Eine Operation kam für sie nicht infrage. Das Risiko schwerwiegender Folgen wäre nach Einschätzung der Familie zu groß. „Nur ein Millimeter daneben und Susanne wäre für immer ein Pflegefall“, sagt Madlen Matzke-Deppeler. Aktuell erhalte sie eine medikamentöse Therapie – ob diese anschlägt, ist derzeit noch nicht absehbar.

Sylvia Krüger opfert alles für ihre kranke Tochter

Seit vielen Wochen bestimmt die Krankheit den kompletten Alltag. Immer an ihrer Seite ist Susannes Mutter Sylvia Krüger. Die Seniorin, die viele Bad Liebensteiner noch aus ihrer langjährigen Tätigkeit in der Stadtbibliothek kennen, kümmert sich rund um die Uhr um ihre Tochter. Aus dem gemeinsamen Alltag von Mutter und Tochter ist eine Pflegesituation geworden, die kaum Pausen kennt.

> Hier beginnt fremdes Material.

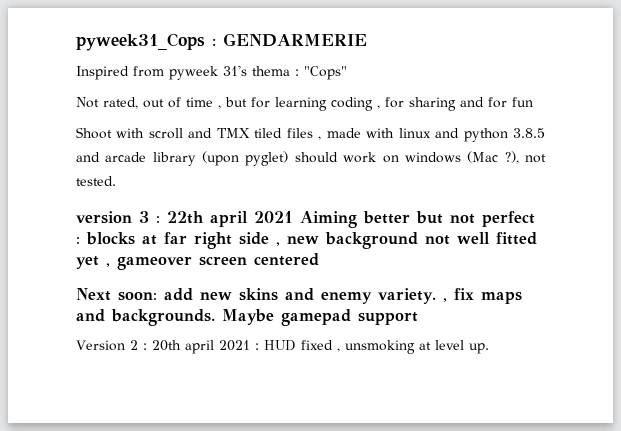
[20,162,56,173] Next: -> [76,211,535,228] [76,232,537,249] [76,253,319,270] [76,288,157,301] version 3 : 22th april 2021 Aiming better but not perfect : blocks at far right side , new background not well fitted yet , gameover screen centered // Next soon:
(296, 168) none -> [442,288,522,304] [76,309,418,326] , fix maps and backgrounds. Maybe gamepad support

Damit Susanne überhaupt an die frische Luft gelangen kann, wurde bereits eine provisorische Rampe gebaut. Doch das Haus muss weiter an die neue Lebenssituation angepasst werden. Gleichzeitig steigen die Kosten. Hilfsmittel werden benötigt, Umbauten stehen an, laufende Ausgaben bleiben bestehen.

Die Bankverbindung von „ Freies Wort hilft“ bei der Rhön-Rennsteig-Sparkasse. Foto: privat

Die finanzielle Unsicherheit belastet alles noch mehr. Das Haus in Schweina, in dem beide leben, ist noch nicht abbezahlt. Monat für Monat müssen Kreditraten beglichen werden, während die Ausgaben steigen und Einnahmen wegfallen.

Trotz allem hat Susanne Krüger ihren Lebensmut nicht verloren. Ihr größter Wunsch sei es, wieder ein Stück Selbstständigkeit zurückzugewinnen, erzählt Madlen Matzke-Deppeler. Die beiden Frauen kennen sich seit rund 30 Jahren.

Die heute in der Schweiz lebende Freundin verfolgt die Entwicklung aus der Ferne. „Ich fühle mich oft hilflos“, sagt sie. „Deshalb möchte ich wenigstens dazu beitragen, dass die finanziellen Sorgen etwas kleiner werden.“

Spendenaufruf von „Freies Wort hilft“

Aus diesem Wunsch heraus hat sie einen Spendenaufruf bei Gofundme gestartet. Die gesammelten Gelder sollen unter anderem für notwendige Umbauten, Hilfsmittel und die laufenden Belastungen rund um die Pflege verwendet werden.

Auch „Freies Wort hilft“, der Hilfsverein von Südthüringer Zeitung, Freies Wort und Meininger Tageblatt möchte die beiden Frauen unterstützen und sammelt unter dem Verwendungszweck „Susanne Krüger“ (IBAN DE39 8405 0000 1705 0170 17) Geld. Jeder eingehende Euro kommt der Familie zugute. Der Verein ist gemeinnützig, die Spenden sind steuerlich absetzbar.